Saturday, June 14, 2014

Becoming water-wise in the midst of a drought emergency

With California in the midst of an historic drought emergency, the governor is calling for a 20% reduction in domestic water use, but so far there have been no compulsory restrictions and Californians haven’t cut back water use significantly. Many prefer to blame our politicians.

It’s amazing how much domestic water we use. When I ask people how much water a typical California home with a family of four consumes per year, people usually underestimate it by a factor of at least 10. Studies show that a typical California home uses nearly 180,000 gallons of water per year (one third what it takes to fill an Olympic-size swimming pool); 70% of which is used for landscaping! Our home currently uses around 140,000 gallons per year and we hope to reduce our water consumption by 15% by using gray water to water our fruit trees.
Pre-filter with wood chips
and diverter to main sewer
(when needed)
Our grey water comes from our bath tub, sinks, washing machine and dish washer. It's a fairly basic system, like the one in this picture. The water cycles to a pre-filter that uses wood chips to purify the water, and then goes to an underground system using pea gravel to disperse the water among our trees.

To use gray water, we have to change our whole approach to cleaning products. We can no longer use products containing boron, salt, chlorine bleach, phosphates, etc. We have discovered that the safest (and cheapest) cleaning products to use are those our grandparents used to clean their homes: vinegar, baking soda, lemon oil, ammonia and "pure" Castile soap like Dr. Bronner’s.

We also hope to reduce our water consumption by another 10-15% by removing 70% of our lawn and replacing it with drought tolerant plants. We plan to do that project later this summer, when the city raises its incentive for turf removal from $1 to $2 per square foot.

“It's not easy being green,” said Kermit the frog. Nor is it cheap. Our gray water and lawn conversion will cost at least 4 K. But it is fun, and it feels good, to find ways to live green and to be water wise. I am sure that Kermit and his amphibian friends would appreciate our efforts.

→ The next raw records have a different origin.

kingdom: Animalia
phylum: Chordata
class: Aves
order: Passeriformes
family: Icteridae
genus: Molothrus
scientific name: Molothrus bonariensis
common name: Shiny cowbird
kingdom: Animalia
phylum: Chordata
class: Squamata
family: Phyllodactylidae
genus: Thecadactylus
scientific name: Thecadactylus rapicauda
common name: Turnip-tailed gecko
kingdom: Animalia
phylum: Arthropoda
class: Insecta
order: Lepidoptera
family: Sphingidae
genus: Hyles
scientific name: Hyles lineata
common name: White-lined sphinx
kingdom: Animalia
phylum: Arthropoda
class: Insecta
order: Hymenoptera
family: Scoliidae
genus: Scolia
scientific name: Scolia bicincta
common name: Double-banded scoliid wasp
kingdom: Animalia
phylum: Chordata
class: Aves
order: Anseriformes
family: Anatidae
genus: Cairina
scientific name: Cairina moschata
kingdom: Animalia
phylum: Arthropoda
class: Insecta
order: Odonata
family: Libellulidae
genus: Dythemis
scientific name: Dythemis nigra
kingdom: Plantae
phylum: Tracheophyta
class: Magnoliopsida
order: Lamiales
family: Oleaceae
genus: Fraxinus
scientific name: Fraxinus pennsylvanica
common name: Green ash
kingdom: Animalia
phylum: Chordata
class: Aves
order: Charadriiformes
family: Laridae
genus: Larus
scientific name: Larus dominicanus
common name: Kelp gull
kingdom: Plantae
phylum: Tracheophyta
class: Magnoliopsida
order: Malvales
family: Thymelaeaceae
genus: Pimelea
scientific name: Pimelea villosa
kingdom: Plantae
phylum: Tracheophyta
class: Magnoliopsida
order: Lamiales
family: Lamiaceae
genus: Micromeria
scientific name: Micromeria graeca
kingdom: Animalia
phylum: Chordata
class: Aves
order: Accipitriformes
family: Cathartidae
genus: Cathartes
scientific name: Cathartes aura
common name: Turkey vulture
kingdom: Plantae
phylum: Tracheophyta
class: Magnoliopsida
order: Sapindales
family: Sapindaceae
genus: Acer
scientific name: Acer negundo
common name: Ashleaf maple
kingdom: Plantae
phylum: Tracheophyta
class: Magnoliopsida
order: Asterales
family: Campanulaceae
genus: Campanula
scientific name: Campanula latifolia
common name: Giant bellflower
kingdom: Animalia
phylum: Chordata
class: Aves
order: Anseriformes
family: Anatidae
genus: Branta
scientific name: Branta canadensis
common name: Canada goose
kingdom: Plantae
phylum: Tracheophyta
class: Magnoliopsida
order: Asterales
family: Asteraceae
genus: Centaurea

  1. The Southwest has seen its worst drought in years, notwithstanding the downpour that might help things in the long run. While the steps you took may look pricey, it will be worth it once the water supply takes a hit once more. Also, your idea for the lawn has a lot of merit to it. It's a great way to sustaining a green facade without consuming a lot of water to keep them alive. Thank you for sharing these ideas, and hopefully other people pick up on it too. Cheers!